Some legal experts said they believe Lamar could have filed manslaughter, or even second-degree murder counts, against the participants who conducted the hazing after the FAMU marching band had performed at a football game against its rival school.
“The prosecutor in this case had an opportunity to do something, to send a stronger message, a deserved message based on the conduct,” said Tamara Lave, a University of Miami law professor. “And the prosecutor didn’t.”
Lamar said his office didn’t have the evidence to bring more serious charges.
“The testimony obtained to date does not support a charge of murder, in that it does not contain the elements of murder,” he said. “We can prove participation in hazing and a death. We do not have a blow or a shot or a knife thrust that killed Mr. Champion. It is an aggregation of things which exactly fit the Florida statute as written by the Legislature.”
Champion’s family and their attorney said they were extremely disappointed that murder charges were not filed.
“Here while all eyes are on Florida was the opportunity to set the stage and say, ‘This won’t be accepted,’” Pam Champion said.
“I was not happy with felony hazing charges. That word, hazing, just doesn’t fit it.”
Eleven defendants were charged with hazing resulting in death, a felony, and misdemeanor offenses that all together could bring nearly six years in prison. Two others face misdemeanor charges.
It was not immediately clear whether those charged were all students or whether they included faculty members or others involved in the road trip.
Their names were being withheld until all of them were arrested, but authorities around the state were starting to take them into custody. Two men – 23-year-old Caleb Jackson and 24-year-old Rikki Wills – were arrested on May 2 in Leon County. Wills was allowed to leave jail that night after posting a $15,000 bond.
Brian Jones turned himself in on May 2 in Hillsborough County. He was released after posting a $15,000 bond. His attorney, Alisia Adamson, said he would plead not guilty.
A Leon County, however, refused May 3 to let Jackson leave jail because he’s already on probation for battery.
Other defendants who had turned themselves in by May 3 afternoon were: Jesse Baskin, 20, and Benjamin McNamee, Shawn Turner, 26, and Harold Finley, 20. All but Finley had bonded out.

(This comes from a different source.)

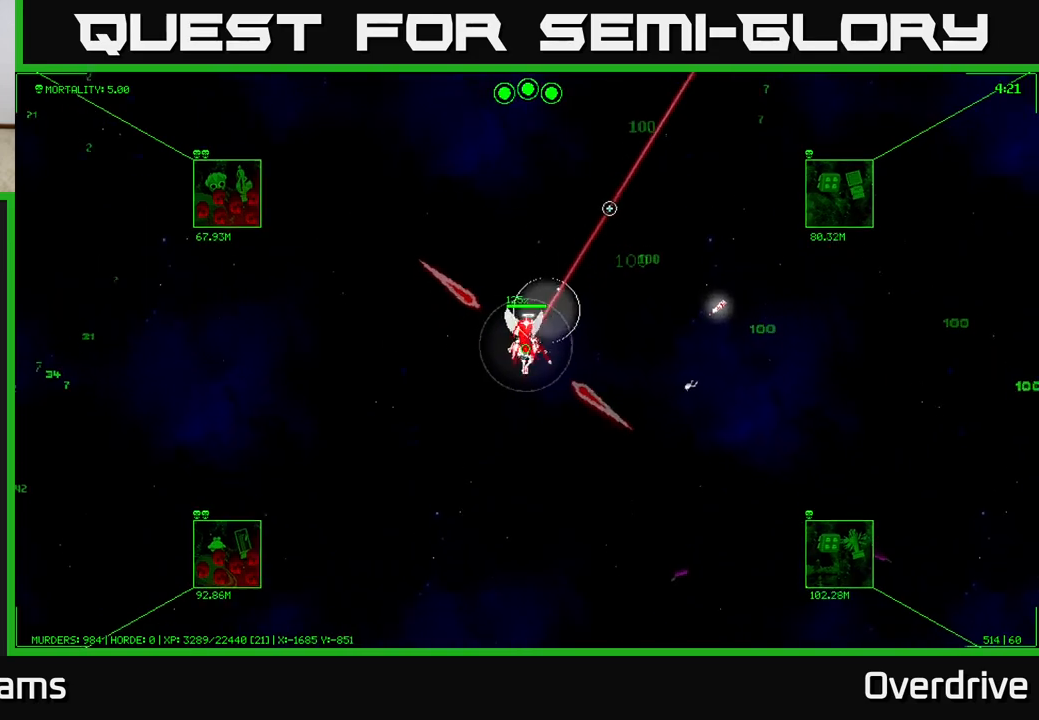
{"buttons": [], "left_stick": "up-right", "right_stick": "up-right", "events": [[17, "left_stick", "up-right"]]}
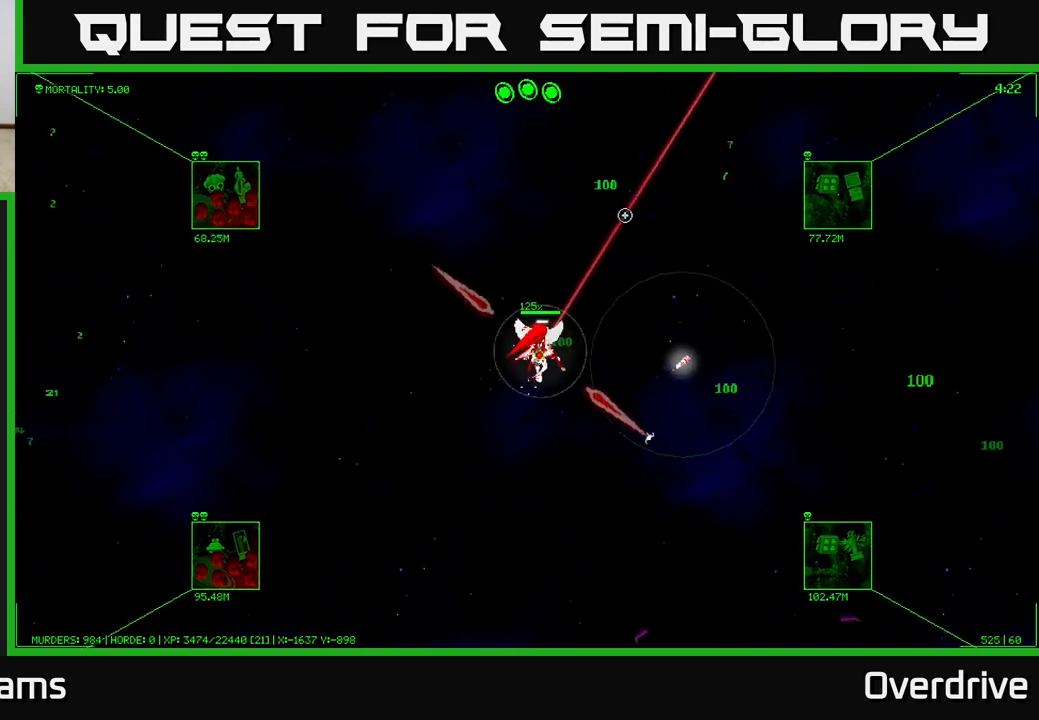
{"buttons": [], "left_stick": "up-right", "right_stick": "up-right", "events": []}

Hazing in Florida was upgraded to a felony in 2005 following the death of a University of Miami student four years earlier. Chad Meredith was drunk and died trying to swim across a lake at the behest of his fraternity brothers. No charges were filed, but a civil jury ordered the fraternity to pay Meredith’s parents $12 million.
Champion had bruises on his chest, arms, shoulder and back and died of internal bleeding, Lamar said. Witnesses told emergency dispatchers the drum major was vomiting before he was found unresponsive aboard the bus.
The prosecutor gave no motive for the beating. But witnesses said Champion might have been targeted because he opposed the routine hazing that went on in the marching band or because he was gay, according his family’s attorney.
Hazing has long been practiced in marching bands, particularly at historically black colleges like FAMU in the South, where the band is often as revered as the football team and members are campus celebrities.